[Extracted data entries]
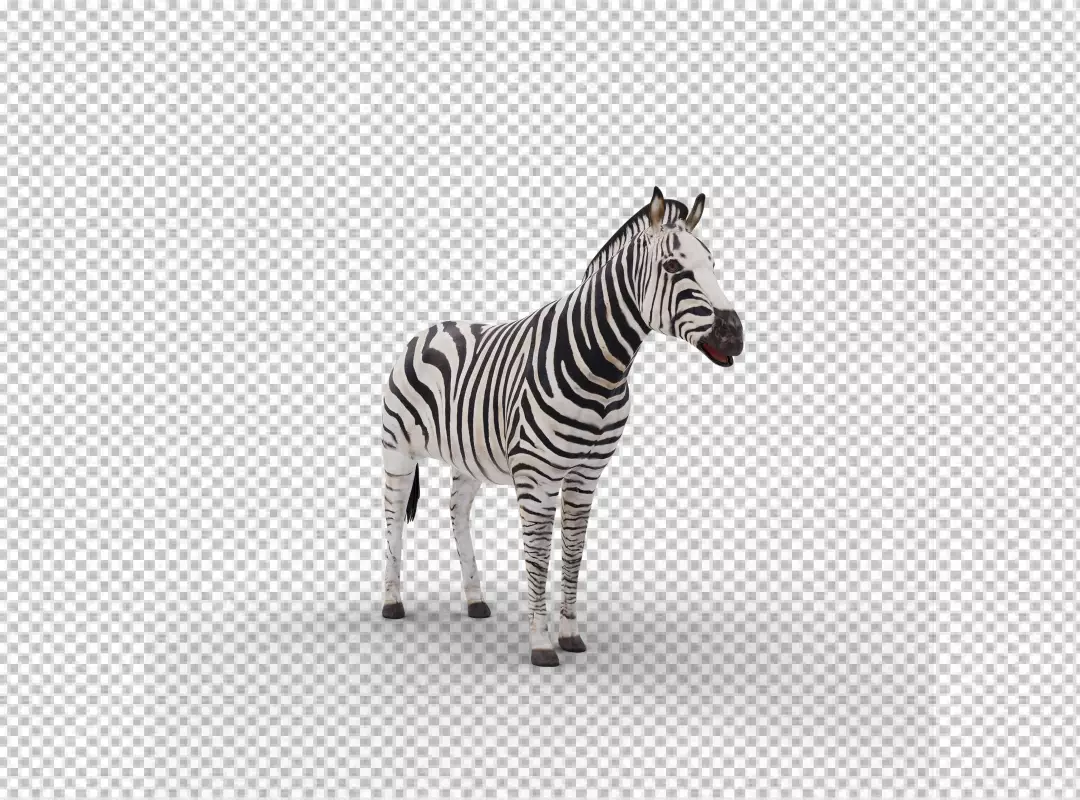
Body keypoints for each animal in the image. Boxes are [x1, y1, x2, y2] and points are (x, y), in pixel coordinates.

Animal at [380, 187, 743, 667]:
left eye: (713, 265)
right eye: (673, 267)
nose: (736, 336)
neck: (602, 367)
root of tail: (429, 329)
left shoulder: (586, 475)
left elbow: (572, 553)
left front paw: (569, 634)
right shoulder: (537, 475)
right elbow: (538, 553)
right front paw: (540, 642)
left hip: (469, 458)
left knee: (457, 512)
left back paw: (475, 599)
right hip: (398, 451)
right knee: (393, 518)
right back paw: (392, 602)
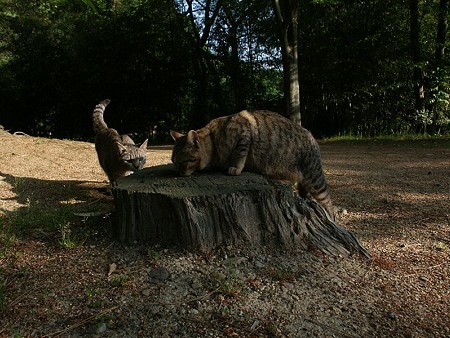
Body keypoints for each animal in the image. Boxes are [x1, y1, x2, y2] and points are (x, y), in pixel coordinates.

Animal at [171, 111, 336, 220]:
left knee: (328, 202)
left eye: (182, 162)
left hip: (315, 180)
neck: (213, 138)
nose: (177, 173)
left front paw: (235, 168)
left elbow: (239, 154)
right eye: (173, 162)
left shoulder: (244, 133)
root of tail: (312, 137)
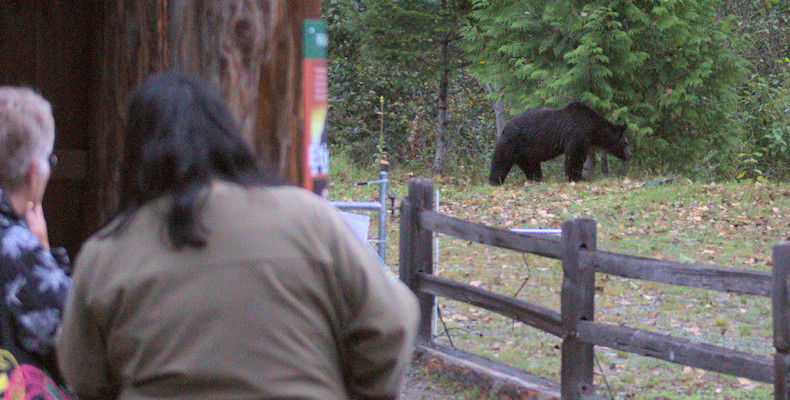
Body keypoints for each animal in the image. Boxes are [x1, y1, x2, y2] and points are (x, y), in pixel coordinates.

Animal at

[Exercise brief]
Nothing but the pictures is to be left out; repeat the data exactly.

[Answer below]
Body keypoints for each animal in the image. Boxes are [x1, y1, x2, y2] and points are (x, y), in pixel coordinates.

Animal at [380, 187, 743, 667]:
left eye: (713, 265)
right eye: (673, 267)
nose: (736, 336)
neck: (602, 367)
root of tail: (429, 329)
left shoulder: (586, 475)
left elbow: (572, 553)
left front paw: (569, 634)
right shoulder: (537, 475)
right elbow: (538, 553)
right front paw: (540, 642)
left hip: (469, 458)
left knee: (457, 512)
left back paw: (475, 599)
right hip: (398, 451)
right knee: (393, 518)
right back paw: (392, 602)
Body keypoints for each animal in the image. Boxes are [x1, y1, x2, y2] and points are (x, y), in pixel coordinates.

Animal at [171, 111, 336, 220]:
left knee: (328, 202)
left eye: (182, 162)
left hip: (315, 180)
neck: (213, 138)
nose: (177, 173)
left front paw: (235, 168)
left elbow: (239, 154)
right eye: (173, 162)
left shoulder: (244, 133)
root of tail: (312, 137)
Body keypoints for each animal in the image. Boxes are [x1, y1, x2, y2] and points are (x, y), in pixel coordinates.

Animal at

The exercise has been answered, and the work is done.